# WHAT NEEDS TO BE DONE
Transcribe all of the material exactly, except for its pictures.

(Data listing)

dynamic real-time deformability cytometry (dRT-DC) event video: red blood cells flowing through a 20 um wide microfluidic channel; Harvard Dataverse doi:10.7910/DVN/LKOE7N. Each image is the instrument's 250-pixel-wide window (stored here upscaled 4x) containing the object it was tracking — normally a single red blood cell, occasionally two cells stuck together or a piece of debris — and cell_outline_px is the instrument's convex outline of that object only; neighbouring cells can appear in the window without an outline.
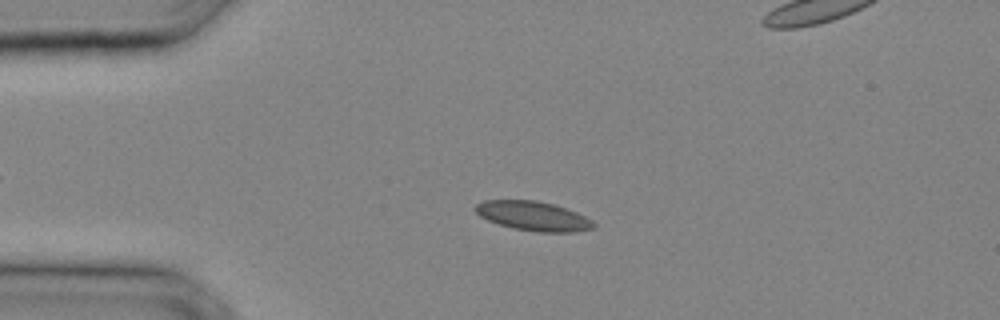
{"species": "common noctule bat (a hibernating species)", "species_latin": "Nyctalus noctula", "temperature_condition": "cold", "stored_images_in_passage": 27, "camera_frame_rate_fps": 3000, "um_per_image_px": 0.085, "animal": {"sex": "male", "body_mass_g": 20.4}, "frame": {"image": 1, "passage_image": 5, "time_ms": 1.333, "image_size_px": [1000, 320], "cell_outline_px": [[596, 228], [572, 232], [536, 232], [512, 228], [488, 220], [480, 216], [476, 212], [476, 204], [484, 200], [536, 200], [556, 204], [576, 212], [592, 220], [596, 224]], "centroid_in_image_um": [45.36, 18.36], "position_along_channel_um": 39.6, "area_um2": 20.29}}
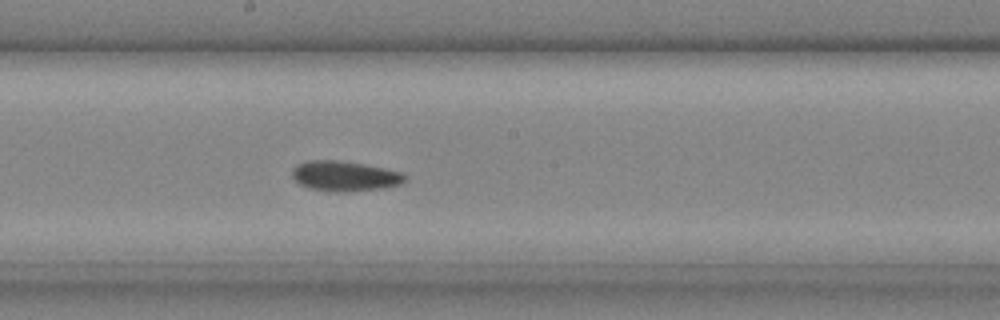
{"frame": {"image": 2, "passage_image": 15, "time_ms": 4.667, "image_size_px": [1000, 320], "cell_outline_px": [[408, 180], [400, 184], [384, 188], [312, 188], [300, 184], [292, 176], [292, 168], [296, 164], [308, 160], [336, 160], [364, 164], [384, 168], [400, 172], [408, 176]], "centroid_in_image_um": [29.32, 14.89], "position_along_channel_um": 218.9, "area_um2": 18.67}}
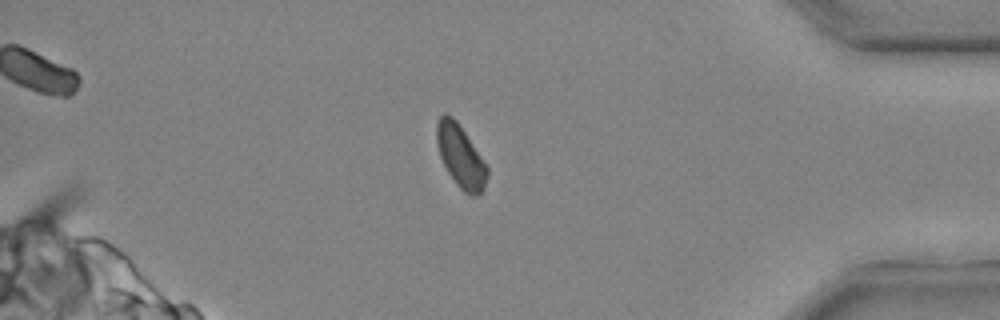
{"frame": {"image": 3, "passage_image": 25, "time_ms": 8.0, "image_size_px": [1000, 320], "cell_outline_px": [[488, 176], [484, 188], [476, 196], [472, 196], [464, 192], [456, 184], [448, 172], [440, 156], [436, 140], [436, 124], [440, 116], [444, 112], [452, 116], [456, 120], [488, 168]], "centroid_in_image_um": [39.13, 13.28], "position_along_channel_um": 396.1, "area_um2": 18.09}}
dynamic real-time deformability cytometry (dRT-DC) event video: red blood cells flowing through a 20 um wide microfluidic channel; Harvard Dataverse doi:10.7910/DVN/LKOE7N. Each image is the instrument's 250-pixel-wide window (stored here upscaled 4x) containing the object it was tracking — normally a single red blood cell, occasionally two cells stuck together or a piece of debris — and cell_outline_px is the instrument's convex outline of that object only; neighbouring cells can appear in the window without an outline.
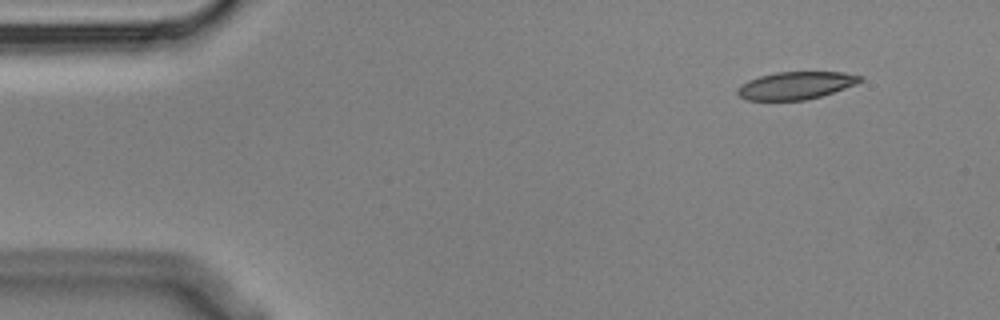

# TASK SOLUTION
dynamic real-time deformability cytometry (dRT-DC) event video: red blood cells flowing through a 20 um wide microfluidic channel; Harvard Dataverse doi:10.7910/DVN/LKOE7N. Each image is the instrument's 250-pixel-wide window (stored here upscaled 4x) containing the object it was tracking — normally a single red blood cell, occasionally two cells stuck together or a piece of debris — and cell_outline_px is the instrument's convex outline of that object only; neighbouring cells can appear in the window without an outline.
{"species": "common noctule bat (a hibernating species)", "species_latin": "Nyctalus noctula", "temperature_condition": "cold", "stored_images_in_passage": 27, "camera_frame_rate_fps": 3000, "um_per_image_px": 0.085, "animal": {"sex": "male", "body_mass_g": 20.4}, "frame": {"image": 1, "passage_image": 5, "time_ms": 1.333, "image_size_px": [1000, 320], "cell_outline_px": [[596, 228], [572, 232], [536, 232], [512, 228], [488, 220], [480, 216], [476, 212], [476, 204], [484, 200], [536, 200], [556, 204], [576, 212], [592, 220], [596, 224]], "centroid_in_image_um": [45.36, 18.36], "position_along_channel_um": 39.6, "area_um2": 20.29}}
{"frame": {"image": 2, "passage_image": 15, "time_ms": 4.667, "image_size_px": [1000, 320], "cell_outline_px": [[408, 180], [400, 184], [384, 188], [312, 188], [300, 184], [292, 176], [292, 168], [296, 164], [308, 160], [336, 160], [364, 164], [384, 168], [400, 172], [408, 176]], "centroid_in_image_um": [29.32, 14.89], "position_along_channel_um": 218.9, "area_um2": 18.67}}
{"frame": {"image": 3, "passage_image": 25, "time_ms": 8.0, "image_size_px": [1000, 320], "cell_outline_px": [[488, 176], [484, 188], [476, 196], [472, 196], [464, 192], [456, 184], [448, 172], [440, 156], [436, 140], [436, 124], [440, 116], [444, 112], [452, 116], [456, 120], [488, 168]], "centroid_in_image_um": [39.13, 13.28], "position_along_channel_um": 396.1, "area_um2": 18.09}}
dynamic real-time deformability cytometry (dRT-DC) event video: red blood cells flowing through a 20 um wide microfluidic channel; Harvard Dataverse doi:10.7910/DVN/LKOE7N. Each image is the instrument's 250-pixel-wide window (stored here upscaled 4x) containing the object it was tracking — normally a single red blood cell, occasionally two cells stuck together or a piece of debris — and cell_outline_px is the instrument's convex outline of that object only; neighbouring cells can appear in the window without an outline.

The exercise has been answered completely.